Class BroadcastableTableSchema

  • All Implemented Interfaces:
    java.io.Serializable

    public final class BroadcastableTableSchema
    extends java.lang.Object
    implements java.io.Serializable
    Broadcastable wrapper for TableSchema with ZERO transient fields to optimize Spark broadcasting.

    Contains all essential fields from TableSchema needed on executors, but without the Logger reference. Executors will reconstruct TableSchema from these fields.

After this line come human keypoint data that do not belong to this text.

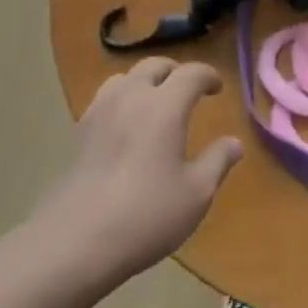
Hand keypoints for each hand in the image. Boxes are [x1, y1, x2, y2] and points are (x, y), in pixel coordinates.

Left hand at [32, 58, 242, 286]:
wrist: (74, 241)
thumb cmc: (145, 215)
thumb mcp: (195, 194)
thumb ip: (217, 162)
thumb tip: (234, 142)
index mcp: (164, 106)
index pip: (190, 74)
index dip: (207, 75)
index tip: (217, 87)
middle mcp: (132, 97)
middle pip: (154, 66)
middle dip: (175, 72)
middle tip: (187, 90)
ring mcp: (100, 112)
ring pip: (125, 78)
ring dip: (144, 81)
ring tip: (154, 101)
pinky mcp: (78, 133)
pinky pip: (104, 99)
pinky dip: (121, 99)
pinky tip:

    Why ZERO transient fields matters:
    Spark's SizeEstimator uses reflection to estimate object sizes before broadcasting. Each transient field forces SizeEstimator to inspect the field's type hierarchy, which is expensive. Logger references are particularly costly due to their deep object graphs (appenders, layouts, contexts). By eliminating ALL transient fields and Logger references, we:

    • Minimize SizeEstimator reflection overhead during broadcast preparation
    • Reduce broadcast variable serialization size
    • Avoid accidental serialization of non-serializable objects
    See Also:
    Serialized Form
    • Method Detail

      • from

        public static BroadcastableTableSchema from​(@NotNull
                                                    TableSchema source)
        Creates a BroadcastableTableSchema from a source TableSchema. Extracts all essential fields but excludes the Logger.
        Parameters:
        source - the source TableSchema (driver-only)
        Returns:
        broadcastable version without Logger
      • getCreateStatement

        public java.lang.String getCreateStatement()
      • getModificationStatement

        public java.lang.String getModificationStatement()
      • getPartitionKeyColumns

        public java.util.List<java.lang.String> getPartitionKeyColumns()
      • getPartitionKeyColumnTypes

        public java.util.List<ColumnType<?>> getPartitionKeyColumnTypes()
      • getKeyFieldPositions

        public java.util.List<java.lang.Integer> getKeyFieldPositions()
      • getWriteMode

        public WriteMode getWriteMode()
      • getTtlOption

        public TTLOption getTtlOption()
      • getLowestCassandraVersion

        public java.lang.String getLowestCassandraVersion()
      • isQuoteIdentifiers

        public boolean isQuoteIdentifiers()
      • normalize

        public java.lang.Object[] normalize​(java.lang.Object[] row)
        Normalizes a row by applying type converters to each field. This mirrors the normalize method in TableSchema but uses the broadcast-safe converters list.
        Parameters:
        row - the row data to normalize
        Returns:
        the normalized row (same array instance, mutated in place)
      • getKeyColumns

        public java.lang.Object[] getKeyColumns​(java.lang.Object[] allColumns)
        Extracts key columns from all columns based on key field positions. This mirrors the getKeyColumns method in TableSchema but uses the broadcast-safe keyFieldPositions list.
        Parameters:
        allColumns - all columns in the row
        Returns:
        array containing only the key columns
      • getKeyColumns

        @NotNull
        public static java.lang.Object[] getKeyColumns​(java.lang.Object[] allColumns,
                                                       java.util.List<java.lang.Integer> keyFieldPositions)